Stored data entries:
========================================================================

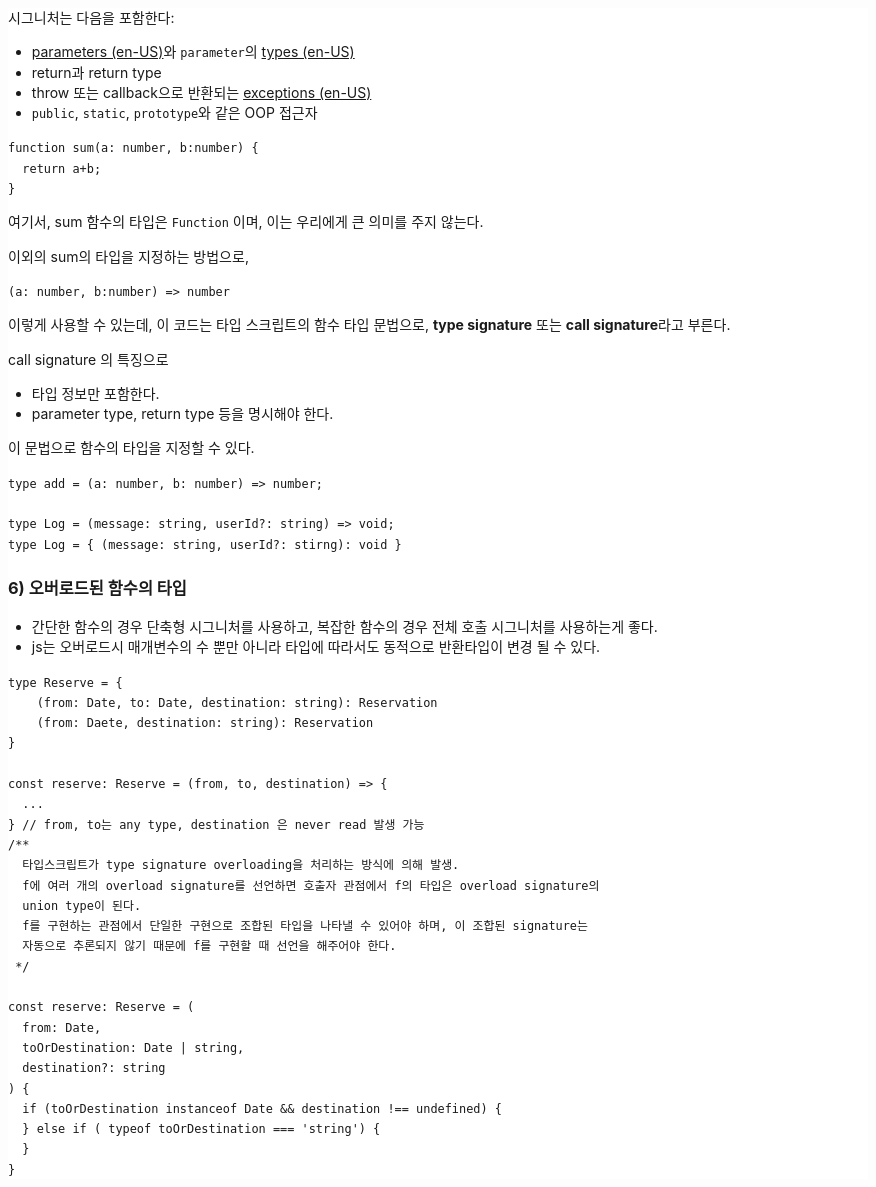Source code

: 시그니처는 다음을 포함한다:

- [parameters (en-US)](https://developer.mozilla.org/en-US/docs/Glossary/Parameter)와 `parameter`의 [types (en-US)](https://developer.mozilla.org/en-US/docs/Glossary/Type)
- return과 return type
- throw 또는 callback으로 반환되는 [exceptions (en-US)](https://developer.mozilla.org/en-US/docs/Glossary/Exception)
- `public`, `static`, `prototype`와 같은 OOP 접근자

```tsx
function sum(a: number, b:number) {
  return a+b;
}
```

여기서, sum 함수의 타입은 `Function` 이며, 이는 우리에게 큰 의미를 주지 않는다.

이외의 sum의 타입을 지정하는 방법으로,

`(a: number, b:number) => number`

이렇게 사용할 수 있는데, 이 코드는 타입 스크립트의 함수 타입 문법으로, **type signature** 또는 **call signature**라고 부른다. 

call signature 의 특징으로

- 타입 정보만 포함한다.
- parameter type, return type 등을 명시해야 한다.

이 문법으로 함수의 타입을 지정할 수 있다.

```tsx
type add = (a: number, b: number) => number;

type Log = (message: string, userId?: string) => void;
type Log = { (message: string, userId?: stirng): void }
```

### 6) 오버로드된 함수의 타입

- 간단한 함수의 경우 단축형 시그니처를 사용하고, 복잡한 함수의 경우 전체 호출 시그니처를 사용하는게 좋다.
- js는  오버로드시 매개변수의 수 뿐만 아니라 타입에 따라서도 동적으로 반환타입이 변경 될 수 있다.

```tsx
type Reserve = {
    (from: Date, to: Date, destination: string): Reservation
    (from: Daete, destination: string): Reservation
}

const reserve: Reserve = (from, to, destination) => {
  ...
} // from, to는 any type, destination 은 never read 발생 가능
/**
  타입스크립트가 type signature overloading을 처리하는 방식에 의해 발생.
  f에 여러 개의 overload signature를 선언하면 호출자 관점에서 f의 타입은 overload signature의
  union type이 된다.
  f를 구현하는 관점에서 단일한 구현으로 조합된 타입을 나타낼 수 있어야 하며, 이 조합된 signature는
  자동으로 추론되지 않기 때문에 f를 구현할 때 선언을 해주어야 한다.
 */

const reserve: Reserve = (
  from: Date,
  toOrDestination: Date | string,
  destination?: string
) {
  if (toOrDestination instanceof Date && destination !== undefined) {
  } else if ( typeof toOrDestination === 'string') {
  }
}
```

========================================================================

The problem:
Leave out the pictures and restate, word for word, the lines from the top of the data through the line containing "이렇게 사용할 수 있는데, 이", both included.

Solution for this problem:
Source code

: 시그니처는 다음을 포함한다:

- [parameters (en-US)](https://developer.mozilla.org/en-US/docs/Glossary/Parameter)와 `parameter`의 [types (en-US)](https://developer.mozilla.org/en-US/docs/Glossary/Type)
- return과 return type
- throw 또는 callback으로 반환되는 [exceptions (en-US)](https://developer.mozilla.org/en-US/docs/Glossary/Exception)
- `public`, `static`, `prototype`와 같은 OOP 접근자

```tsx
function sum(a: number, b:number) {
  return a+b;
}
```

여기서, sum 함수의 타입은 `Function` 이며, 이는 우리에게 큰 의미를 주지 않는다.

이외의 sum의 타입을 지정하는 방법으로,

`(a: number, b:number) => number`

이렇게 사용할 수 있는데, 이 코드는 타입 스크립트의 함수 타입 문법으로, **type signature** 또는 **call signature**라고 부른다. 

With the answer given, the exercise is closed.